#### TASK TO COMPLETE:
Only one stretch of the data is wanted: the line containing "pouf: present [60,398,151,447]", the line containing "succulent plant: present", and every line between them, copied exactly.

Household object change records:
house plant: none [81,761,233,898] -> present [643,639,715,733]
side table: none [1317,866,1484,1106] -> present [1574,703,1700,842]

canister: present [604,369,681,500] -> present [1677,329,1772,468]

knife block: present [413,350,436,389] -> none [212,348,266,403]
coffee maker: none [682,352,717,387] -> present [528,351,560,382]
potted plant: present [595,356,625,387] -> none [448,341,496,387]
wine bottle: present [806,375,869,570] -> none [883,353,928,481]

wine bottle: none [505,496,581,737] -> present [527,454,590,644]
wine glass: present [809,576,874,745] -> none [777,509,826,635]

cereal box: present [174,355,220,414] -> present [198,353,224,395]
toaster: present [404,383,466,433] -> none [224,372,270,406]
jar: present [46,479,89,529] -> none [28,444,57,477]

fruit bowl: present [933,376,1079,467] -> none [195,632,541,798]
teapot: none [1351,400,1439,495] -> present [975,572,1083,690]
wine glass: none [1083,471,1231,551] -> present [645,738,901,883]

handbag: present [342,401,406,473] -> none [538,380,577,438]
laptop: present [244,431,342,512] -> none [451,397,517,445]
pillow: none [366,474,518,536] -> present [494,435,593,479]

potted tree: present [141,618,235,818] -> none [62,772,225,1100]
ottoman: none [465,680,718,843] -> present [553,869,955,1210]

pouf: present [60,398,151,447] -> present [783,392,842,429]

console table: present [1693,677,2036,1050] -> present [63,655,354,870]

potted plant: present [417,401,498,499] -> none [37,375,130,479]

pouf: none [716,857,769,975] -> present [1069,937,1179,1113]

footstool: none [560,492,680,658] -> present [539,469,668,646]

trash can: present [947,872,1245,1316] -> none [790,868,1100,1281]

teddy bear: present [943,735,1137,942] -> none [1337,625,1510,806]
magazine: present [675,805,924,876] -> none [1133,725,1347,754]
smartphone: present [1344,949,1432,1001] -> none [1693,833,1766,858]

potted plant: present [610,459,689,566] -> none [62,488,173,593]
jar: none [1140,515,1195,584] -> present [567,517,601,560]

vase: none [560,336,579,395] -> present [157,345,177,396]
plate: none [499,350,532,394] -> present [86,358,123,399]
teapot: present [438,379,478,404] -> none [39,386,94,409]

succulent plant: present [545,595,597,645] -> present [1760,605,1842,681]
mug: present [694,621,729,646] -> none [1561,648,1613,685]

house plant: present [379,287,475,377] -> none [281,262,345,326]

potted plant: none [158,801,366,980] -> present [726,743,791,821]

#### ANSWER BOX:
pouf: present [60,398,151,447] -> present [783,392,842,429]

console table: present [1693,677,2036,1050] -> present [63,655,354,870]

potted plant: present [417,401,498,499] -> none [37,375,130,479]

pouf: none [716,857,769,975] -> present [1069,937,1179,1113]

footstool: none [560,492,680,658] -> present [539,469,668,646]

trash can: present [947,872,1245,1316] -> none [790,868,1100,1281]

teddy bear: present [943,735,1137,942] -> none [1337,625,1510,806]
magazine: present [675,805,924,876] -> none [1133,725,1347,754]
smartphone: present [1344,949,1432,1001] -> none [1693,833,1766,858]

potted plant: present [610,459,689,566] -> none [62,488,173,593]
jar: none [1140,515,1195,584] -> present [567,517,601,560]

vase: none [560,336,579,395] -> present [157,345,177,396]
plate: none [499,350,532,394] -> present [86,358,123,399]
teapot: present [438,379,478,404] -> none [39,386,94,409]

succulent plant: present [545,595,597,645] -> present [1760,605,1842,681]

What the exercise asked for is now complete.